Так в раздумье он незаметно и уснул…
Выписался из больницы Саша через неделю. Сидя в кабинете главврача на холодной кушетке, пока мать брала какие-то справки, Саша услышал, как лечивший его доктор сказал про Бориса Сергеевича:
— Там плохо… Левое легкое… Смотрел профессор Свекольников. Сказал, что безнадежно, оперировать уже поздно…
Сашу испугали эти слова. Было в них что-то неопределенное и страшное. Может, он чего-то не понял? Но, вспоминая их по дороге домой, он никак не мог отделаться от ощущения, будто в словах доктора прозвучал приговор Борису Сергеевичу. Саше хотелось вернуться в больницу, в свою палату, увидеть веселые глаза Бориса Сергеевича, убедиться, что тут какая-то ошибка…
Мысль эта не давала покоя. Борис Сергеевич и его сказка жили в Саше как бы отдельно от всего, что происходило вокруг. И он сохранял эту жизнь втайне от всех, как что-то самое драгоценное и важное, что он самостоятельно нашел…
Через несколько дней Саша не выдержал. Когда никого не было дома, взял телефонный справочник и, отыскав больницу, набрал номер. Сперва шли долгие гудки. Саша хотел было положить трубку, но тут кто-то отозвался запыхавшимся голосом. Саша узнал: это была тетя Нюра — старшая медсестра.
— Скажите, пожалуйста, как чувствует себя Борис Сергеевич из десятой палаты? — робко спросил он.
Наступило молчание. Какое-то гнетущее и, как показалось Саше, слишком долгое. Потом тетя Нюра ответила:
— Его от нас забрали… А кто спрашивает?
— Спасибо, — тихо сказал Саша и осторожно опустил трубку на аппарат.
Что-то двусмысленное и тревожное было в ее словах. Ему стало страшно. Он боялся узнать ужасную правду.
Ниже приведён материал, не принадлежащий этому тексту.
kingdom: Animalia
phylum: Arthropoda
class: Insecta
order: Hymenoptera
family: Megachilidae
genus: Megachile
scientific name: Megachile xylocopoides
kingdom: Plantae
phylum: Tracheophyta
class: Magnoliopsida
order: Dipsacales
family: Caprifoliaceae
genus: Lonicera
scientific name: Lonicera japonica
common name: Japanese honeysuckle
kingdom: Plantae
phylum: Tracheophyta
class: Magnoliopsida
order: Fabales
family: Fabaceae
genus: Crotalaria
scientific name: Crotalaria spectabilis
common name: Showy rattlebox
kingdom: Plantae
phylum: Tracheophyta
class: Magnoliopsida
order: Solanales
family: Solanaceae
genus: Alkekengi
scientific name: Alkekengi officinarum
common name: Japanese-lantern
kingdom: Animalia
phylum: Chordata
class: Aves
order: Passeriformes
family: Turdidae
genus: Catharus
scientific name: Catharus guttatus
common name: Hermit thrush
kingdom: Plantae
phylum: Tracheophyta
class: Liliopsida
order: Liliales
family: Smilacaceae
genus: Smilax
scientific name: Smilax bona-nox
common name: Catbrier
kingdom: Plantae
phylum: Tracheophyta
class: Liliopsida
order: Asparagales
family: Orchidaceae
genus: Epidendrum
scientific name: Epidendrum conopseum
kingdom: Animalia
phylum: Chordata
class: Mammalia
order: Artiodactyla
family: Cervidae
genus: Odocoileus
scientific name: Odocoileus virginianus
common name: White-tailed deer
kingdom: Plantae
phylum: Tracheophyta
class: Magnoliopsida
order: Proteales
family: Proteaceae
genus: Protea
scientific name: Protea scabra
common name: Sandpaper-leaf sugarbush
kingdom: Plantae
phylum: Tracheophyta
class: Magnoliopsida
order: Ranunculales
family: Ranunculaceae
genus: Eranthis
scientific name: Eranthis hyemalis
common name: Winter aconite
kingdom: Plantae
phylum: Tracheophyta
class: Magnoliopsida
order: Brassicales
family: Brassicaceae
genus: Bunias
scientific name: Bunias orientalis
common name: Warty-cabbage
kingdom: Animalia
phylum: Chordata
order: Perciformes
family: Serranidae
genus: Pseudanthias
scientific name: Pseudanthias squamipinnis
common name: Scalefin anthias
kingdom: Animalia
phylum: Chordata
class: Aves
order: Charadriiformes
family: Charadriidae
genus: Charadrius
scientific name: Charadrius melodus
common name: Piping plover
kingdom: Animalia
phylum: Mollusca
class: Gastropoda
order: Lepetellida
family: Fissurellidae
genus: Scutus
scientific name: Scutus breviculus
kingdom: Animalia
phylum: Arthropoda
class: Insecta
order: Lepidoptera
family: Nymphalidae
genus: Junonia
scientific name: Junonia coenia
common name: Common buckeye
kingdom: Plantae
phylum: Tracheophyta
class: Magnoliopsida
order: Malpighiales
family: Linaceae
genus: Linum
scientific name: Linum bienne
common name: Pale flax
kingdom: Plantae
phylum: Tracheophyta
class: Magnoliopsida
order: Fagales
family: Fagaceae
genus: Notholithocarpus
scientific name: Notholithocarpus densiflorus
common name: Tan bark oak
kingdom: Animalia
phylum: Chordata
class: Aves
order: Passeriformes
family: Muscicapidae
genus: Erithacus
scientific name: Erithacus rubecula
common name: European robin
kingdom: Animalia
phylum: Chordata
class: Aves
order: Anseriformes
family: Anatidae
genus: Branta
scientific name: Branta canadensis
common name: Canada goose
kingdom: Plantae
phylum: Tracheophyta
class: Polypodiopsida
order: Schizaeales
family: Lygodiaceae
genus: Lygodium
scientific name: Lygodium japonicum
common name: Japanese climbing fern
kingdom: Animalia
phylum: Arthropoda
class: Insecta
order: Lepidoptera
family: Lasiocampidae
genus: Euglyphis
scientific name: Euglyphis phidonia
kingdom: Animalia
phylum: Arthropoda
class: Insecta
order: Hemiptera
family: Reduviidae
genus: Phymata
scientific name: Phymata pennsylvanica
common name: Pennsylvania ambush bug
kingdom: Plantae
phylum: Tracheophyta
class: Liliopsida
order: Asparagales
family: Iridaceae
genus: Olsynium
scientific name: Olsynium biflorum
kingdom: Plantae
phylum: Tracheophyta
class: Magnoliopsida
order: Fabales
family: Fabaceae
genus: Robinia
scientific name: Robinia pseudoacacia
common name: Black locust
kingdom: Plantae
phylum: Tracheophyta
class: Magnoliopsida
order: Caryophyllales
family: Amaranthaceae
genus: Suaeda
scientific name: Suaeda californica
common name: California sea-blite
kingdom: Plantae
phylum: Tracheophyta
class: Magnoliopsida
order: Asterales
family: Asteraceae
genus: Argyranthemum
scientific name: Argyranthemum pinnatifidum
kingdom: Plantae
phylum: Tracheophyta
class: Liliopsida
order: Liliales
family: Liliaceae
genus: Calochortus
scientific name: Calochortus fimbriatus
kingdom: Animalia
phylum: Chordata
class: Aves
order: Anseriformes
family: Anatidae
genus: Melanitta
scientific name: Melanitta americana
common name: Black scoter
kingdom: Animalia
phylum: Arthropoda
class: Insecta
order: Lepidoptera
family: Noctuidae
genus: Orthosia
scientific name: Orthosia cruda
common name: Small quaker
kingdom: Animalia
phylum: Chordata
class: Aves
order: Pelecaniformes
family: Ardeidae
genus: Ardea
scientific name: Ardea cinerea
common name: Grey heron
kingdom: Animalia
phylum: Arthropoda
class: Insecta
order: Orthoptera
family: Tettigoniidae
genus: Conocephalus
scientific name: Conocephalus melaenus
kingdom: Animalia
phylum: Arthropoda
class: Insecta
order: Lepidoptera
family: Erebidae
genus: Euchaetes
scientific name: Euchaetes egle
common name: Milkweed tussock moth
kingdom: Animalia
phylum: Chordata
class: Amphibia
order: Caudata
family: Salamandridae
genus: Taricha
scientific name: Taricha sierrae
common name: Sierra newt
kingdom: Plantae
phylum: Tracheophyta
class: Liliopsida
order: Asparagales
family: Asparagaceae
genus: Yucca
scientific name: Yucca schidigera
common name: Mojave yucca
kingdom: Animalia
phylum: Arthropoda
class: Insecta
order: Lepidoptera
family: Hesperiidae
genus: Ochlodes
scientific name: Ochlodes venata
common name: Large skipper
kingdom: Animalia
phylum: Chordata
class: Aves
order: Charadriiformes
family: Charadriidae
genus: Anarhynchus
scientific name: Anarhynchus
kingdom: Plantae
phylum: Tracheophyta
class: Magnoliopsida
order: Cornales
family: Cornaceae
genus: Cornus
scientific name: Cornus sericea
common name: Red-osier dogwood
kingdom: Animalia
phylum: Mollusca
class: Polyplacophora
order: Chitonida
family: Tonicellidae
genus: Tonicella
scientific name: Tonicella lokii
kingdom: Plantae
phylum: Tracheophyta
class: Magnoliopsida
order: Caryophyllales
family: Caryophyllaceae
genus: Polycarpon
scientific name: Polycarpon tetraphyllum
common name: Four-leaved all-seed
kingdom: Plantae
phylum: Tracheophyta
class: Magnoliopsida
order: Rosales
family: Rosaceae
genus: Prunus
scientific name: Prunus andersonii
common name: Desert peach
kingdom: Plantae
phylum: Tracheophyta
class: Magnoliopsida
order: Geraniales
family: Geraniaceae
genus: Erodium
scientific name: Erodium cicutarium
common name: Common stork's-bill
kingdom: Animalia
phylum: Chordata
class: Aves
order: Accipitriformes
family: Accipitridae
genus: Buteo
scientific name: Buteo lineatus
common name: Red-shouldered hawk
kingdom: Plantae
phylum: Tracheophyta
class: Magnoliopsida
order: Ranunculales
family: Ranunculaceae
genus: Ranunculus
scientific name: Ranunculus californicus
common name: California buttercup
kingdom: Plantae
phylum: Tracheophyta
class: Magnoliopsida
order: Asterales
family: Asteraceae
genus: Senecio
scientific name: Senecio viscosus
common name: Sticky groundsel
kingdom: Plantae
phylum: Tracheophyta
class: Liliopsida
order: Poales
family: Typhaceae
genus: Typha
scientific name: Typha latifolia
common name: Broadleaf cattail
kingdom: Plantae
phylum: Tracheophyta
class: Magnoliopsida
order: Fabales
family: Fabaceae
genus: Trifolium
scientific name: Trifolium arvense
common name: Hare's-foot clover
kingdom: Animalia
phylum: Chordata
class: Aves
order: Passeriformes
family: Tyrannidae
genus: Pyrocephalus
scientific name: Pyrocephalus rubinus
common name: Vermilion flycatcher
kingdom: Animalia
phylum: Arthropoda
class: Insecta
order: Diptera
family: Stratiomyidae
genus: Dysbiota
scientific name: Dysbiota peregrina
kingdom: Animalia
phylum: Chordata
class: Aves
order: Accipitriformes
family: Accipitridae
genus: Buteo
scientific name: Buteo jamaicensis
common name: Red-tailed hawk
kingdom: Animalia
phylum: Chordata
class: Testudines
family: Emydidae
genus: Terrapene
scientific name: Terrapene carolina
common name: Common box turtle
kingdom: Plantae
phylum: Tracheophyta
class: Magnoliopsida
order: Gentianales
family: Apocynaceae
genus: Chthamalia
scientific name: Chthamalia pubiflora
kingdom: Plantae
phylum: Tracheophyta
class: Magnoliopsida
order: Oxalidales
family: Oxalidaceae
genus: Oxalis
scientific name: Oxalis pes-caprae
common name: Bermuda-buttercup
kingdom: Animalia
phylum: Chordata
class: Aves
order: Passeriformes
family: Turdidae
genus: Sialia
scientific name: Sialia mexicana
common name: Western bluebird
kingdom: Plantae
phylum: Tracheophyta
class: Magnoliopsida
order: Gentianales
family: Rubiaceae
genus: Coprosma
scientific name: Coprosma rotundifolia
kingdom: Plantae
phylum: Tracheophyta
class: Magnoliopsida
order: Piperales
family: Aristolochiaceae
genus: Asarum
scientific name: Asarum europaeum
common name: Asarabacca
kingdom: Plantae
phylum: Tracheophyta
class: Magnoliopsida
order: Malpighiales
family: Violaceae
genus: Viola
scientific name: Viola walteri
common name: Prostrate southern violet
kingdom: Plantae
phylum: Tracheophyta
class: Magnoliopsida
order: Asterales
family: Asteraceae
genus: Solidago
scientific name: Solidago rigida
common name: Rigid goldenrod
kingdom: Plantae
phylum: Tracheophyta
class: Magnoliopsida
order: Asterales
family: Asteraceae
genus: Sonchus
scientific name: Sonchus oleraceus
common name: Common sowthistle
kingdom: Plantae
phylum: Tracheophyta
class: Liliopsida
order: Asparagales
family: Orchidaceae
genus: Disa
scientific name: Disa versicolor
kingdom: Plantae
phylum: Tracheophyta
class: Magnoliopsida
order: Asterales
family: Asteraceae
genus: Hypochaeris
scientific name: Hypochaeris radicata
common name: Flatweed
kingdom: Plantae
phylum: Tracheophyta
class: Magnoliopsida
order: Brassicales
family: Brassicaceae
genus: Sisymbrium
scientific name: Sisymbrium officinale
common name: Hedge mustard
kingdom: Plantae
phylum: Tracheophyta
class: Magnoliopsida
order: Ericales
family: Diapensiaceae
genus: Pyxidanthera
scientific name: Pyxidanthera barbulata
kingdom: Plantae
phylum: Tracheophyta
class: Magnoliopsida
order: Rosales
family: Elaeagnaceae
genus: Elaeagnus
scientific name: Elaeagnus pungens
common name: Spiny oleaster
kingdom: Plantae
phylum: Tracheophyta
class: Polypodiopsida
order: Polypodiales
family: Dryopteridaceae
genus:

Не знал, что с нею потом делать. Как одному хранить ее в себе? Как с нею самому справиться? А делить ее ни с кем нельзя, чувствовал он, ибо не знал, как отнесутся к ней другие. Ведь никак нельзя, чтоб она попусту разлетелась по кусочкам…
* * *
После десятого класса Саша Коноплев поступил в мединститут. Учился он хорошо. Несколько раз избирался комсоргом факультета.